This 2005 production directed, produced and choreographed by Michael Flatley has some interesting concepts – but put together comes across as an incoherent show.

The last Michael Flatley show that I went to see was Lord of the Dance: Dangerous Games and was completely mesmerised by the sheer skill and talent that was displayed. Which is why I was looking forward to catching the 2005 production Celtic Tiger.

As you would expect, Celtic Tiger is a bold and energetic production – which is certainly no bad thing but it does have a tendency to be overfilled with ideas that make it seem overly ambitious.

However, within this there are some really good sequences that could be put together into its own separate show. In particular, ‘The Famine’, ‘A Call to Arms’ and ‘The 1916 Rising’ are extremely moving, highlighting the depth of the pain of Ireland’s past. Meanwhile, I would have loved to seen where the ‘Capone’ sequence could be used in a full-length show. As many ideas as there are thrown into the show, there could have been and needs to more depth to explore each issue effectively.

Dataset excerpt>

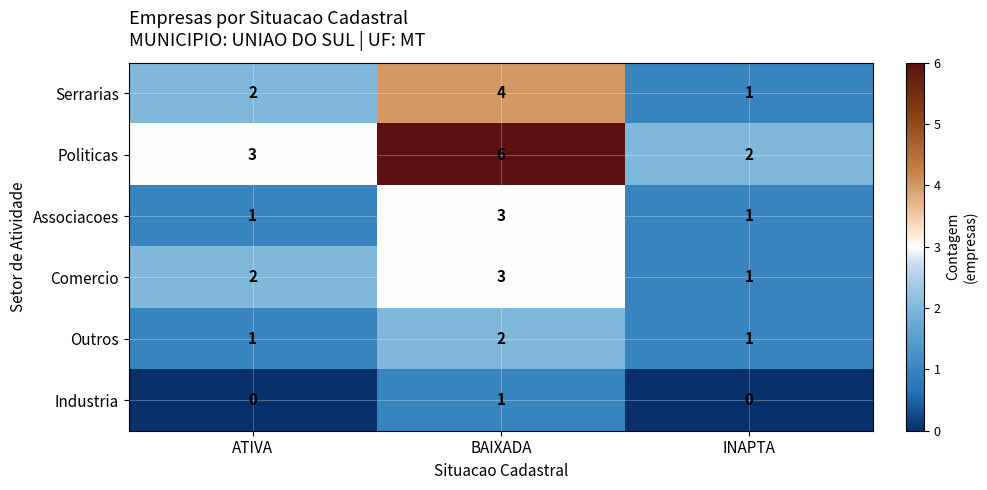

How many data points does each series have?

3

What this exercise asks>
#1 In the Celtic Tiger review, what was the last Michael Flatley show the writer went to see?
#2 Please carry on the Celtic Tiger review, starting after its final sentence.

Results of the exercise>
#1 Lord of the Dance: Dangerous Games

#2
Despite this, there is so much talent on display to admire – featuring a diversity of styles of dance. This is particularly highlighted by the ‘A New World’ sequence that lovingly showcases a variety of dances from around the world, capturing the fact that these dancers have much more to their repertoire than initially think. Throughout it all, the synchronicity and timing is absolutely spot on making it mesmerising to watch.

The way in which the show has been filmed is really clever and allows the audience to focus on the intricacies of the dance, but it has to be said that some of the moments in which slow motion is applied feels a bit over the top.

Overall, it is as expected – a sheer spectacle with plenty of energy and passion thrown at it. However, it does feel as though too many ideas have been thrown at it to make it feel like a cohesive show – but fans of Michael Flatley’s other shows will certainly enjoy it.